Argentine Federal Prosecutor Gerardo Pollitica is requesting permission to investigate President Cristina Fernández de Kirchner, Foreign Minister Héctor Timerman and others members of the Argentine government in the cover-up of Iran’s involvement in the AMIA bombing.

Pollicita asked Federal Judge Daniel Rafecas on Friday to open an investigation to determine if Fernández de Kirchner ordered the Foreign Ministry to sign a pact with Iran to ignore the Iranian responsibilities in AMIA 1994 attack in exchange for commercial benefits.

Pollicita based the request on the 290-page complaint drafted by AMIA special prosecutor Alberto Nisman, who was found dead on Jan. 16, shortly before he was to present allegations to Congress, Pollitica Rafecas to collect evidence in order to move forward with the probe.

In a related development, Nisman’s ex-wife on Thursday called for an international investigation of his mysterious death.

Sandra Arroyo Salgado, herself a judge, made the plea at a meeting organized by opposition parties in Congress, where she stated that she had asked the Public Defender’s Office to have Nisman’s Jan. 18 death investigated by the Inter-American Commission on Human Rights.

“The Argentine state acknowledged its responsibility before the Inter-American Commission on Human Rights for not investigating [its] worst-ever terrorist attack that killed 85 people and now also the prosecutor investigating the case,” she said in a statement that was widely interpreted as implying that Argentine justice authorities have not demonstrated the competence necessary to investigate the death of Nisman.

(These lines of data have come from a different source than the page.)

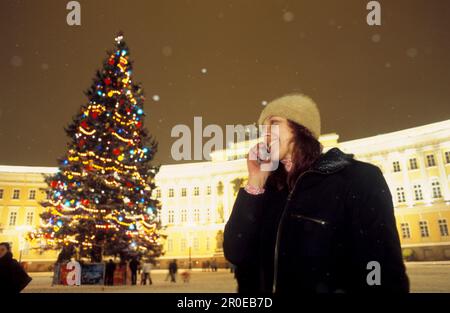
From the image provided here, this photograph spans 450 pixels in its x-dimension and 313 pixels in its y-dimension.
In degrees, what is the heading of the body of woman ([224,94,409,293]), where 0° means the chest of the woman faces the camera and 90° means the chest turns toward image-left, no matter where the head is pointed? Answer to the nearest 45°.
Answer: approximately 45°

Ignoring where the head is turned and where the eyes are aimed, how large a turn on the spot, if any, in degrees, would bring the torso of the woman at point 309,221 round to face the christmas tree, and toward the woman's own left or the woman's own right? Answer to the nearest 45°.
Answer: approximately 90° to the woman's own right

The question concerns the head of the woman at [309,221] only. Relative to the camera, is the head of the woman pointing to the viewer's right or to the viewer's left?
to the viewer's left
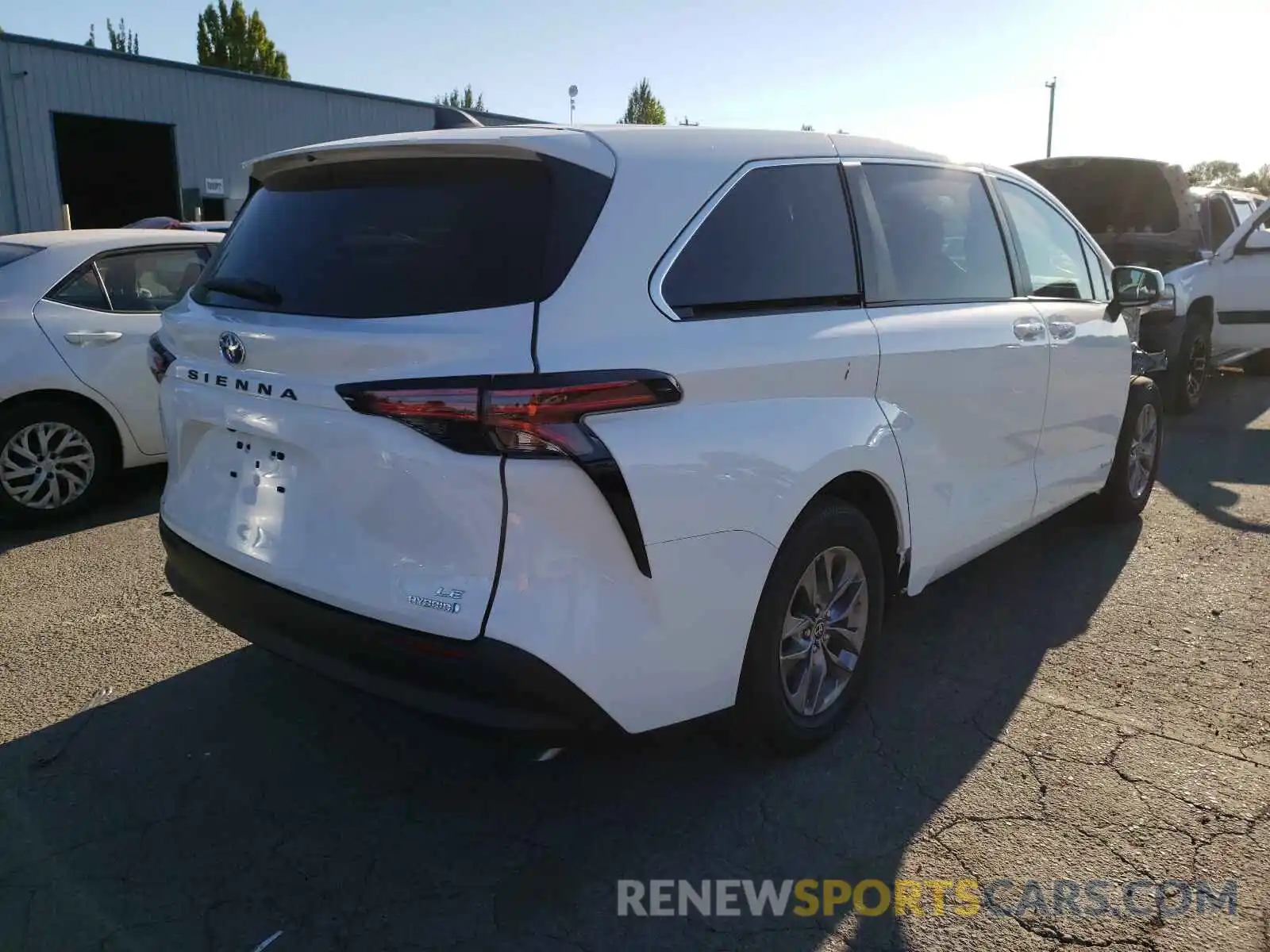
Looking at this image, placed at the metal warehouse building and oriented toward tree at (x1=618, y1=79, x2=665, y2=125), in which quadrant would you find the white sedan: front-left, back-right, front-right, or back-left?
back-right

Nisman, who was Jewish, was in 2004 appointed chief prosecutor of the bombing at the AMIA Jewish community center.

Nisman accused President Cristina Fernandez of brokering a secret deal with Iran to help shield Iranian officials charged in the attack. Fernandez has denied that.

Nisman’s ex-wife also complained of leaks in the probe into his death, which is headed by investigator Viviana Fein.

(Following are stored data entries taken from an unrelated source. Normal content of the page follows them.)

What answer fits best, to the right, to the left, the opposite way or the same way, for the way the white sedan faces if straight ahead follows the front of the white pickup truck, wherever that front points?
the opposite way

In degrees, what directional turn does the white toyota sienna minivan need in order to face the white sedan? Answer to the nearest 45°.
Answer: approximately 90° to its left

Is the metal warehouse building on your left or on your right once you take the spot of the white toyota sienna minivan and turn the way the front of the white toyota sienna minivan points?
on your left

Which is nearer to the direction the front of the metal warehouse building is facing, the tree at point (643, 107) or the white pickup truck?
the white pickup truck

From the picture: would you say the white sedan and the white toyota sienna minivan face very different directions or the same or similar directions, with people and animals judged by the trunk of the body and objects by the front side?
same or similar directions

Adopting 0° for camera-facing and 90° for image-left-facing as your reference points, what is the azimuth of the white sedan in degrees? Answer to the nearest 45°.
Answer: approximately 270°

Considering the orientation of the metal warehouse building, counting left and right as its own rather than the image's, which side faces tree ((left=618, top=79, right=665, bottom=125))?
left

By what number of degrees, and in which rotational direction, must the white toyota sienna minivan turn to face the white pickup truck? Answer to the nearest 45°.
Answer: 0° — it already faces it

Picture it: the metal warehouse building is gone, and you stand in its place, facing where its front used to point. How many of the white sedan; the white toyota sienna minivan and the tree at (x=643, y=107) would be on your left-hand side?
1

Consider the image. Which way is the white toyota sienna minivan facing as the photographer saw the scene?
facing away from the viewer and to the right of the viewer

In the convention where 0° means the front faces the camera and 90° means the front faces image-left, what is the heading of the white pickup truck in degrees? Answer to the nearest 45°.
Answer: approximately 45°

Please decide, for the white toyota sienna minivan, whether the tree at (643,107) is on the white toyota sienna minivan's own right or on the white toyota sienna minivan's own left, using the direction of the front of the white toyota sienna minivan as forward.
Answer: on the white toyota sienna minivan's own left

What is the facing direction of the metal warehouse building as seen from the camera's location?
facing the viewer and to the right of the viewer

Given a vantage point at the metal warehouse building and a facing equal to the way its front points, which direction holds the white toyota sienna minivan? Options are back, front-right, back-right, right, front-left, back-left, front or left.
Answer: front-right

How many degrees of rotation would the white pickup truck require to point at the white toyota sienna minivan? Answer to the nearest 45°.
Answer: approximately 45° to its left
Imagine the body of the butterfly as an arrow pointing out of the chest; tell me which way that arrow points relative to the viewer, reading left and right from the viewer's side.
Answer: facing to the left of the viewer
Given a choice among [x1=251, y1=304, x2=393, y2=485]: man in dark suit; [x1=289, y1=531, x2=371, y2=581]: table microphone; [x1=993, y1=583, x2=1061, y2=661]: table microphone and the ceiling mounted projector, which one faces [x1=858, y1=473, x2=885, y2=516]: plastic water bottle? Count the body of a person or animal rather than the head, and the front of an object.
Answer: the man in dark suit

“One does not need to be a lawyer to understand that leaking information of an ongoing criminal investigation can make it collapse,” Arroyo Salgado said.

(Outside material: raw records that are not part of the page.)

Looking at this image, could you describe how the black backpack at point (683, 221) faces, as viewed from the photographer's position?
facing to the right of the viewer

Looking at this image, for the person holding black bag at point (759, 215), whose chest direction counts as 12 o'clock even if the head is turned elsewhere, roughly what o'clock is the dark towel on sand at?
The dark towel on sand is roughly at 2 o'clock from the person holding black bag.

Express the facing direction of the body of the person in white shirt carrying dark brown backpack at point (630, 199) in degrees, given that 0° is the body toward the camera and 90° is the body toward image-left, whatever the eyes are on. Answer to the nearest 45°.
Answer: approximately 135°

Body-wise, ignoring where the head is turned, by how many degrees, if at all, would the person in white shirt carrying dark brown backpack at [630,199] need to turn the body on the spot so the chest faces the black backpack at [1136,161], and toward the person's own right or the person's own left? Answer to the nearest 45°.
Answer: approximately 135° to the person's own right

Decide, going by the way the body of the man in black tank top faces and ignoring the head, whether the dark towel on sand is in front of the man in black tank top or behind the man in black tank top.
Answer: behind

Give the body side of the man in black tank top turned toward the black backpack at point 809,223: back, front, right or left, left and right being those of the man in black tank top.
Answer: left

Fein initially said Nisman’s death was a suicide but later changed that hypothesis, suggesting he was murdered.

Nisman’s death, which shocked many Argentineans, will be commemorated in rallies around the world on Feb. 18 – exactly one month after he died.

In the United States, rallies are scheduled in Miami, New York, Chicago, Los Angeles, Washington, Minneapolis, Las Vegas, Houston and San Francisco, in addition to rallies planned in Europe, in Berlin, Athens and Paris.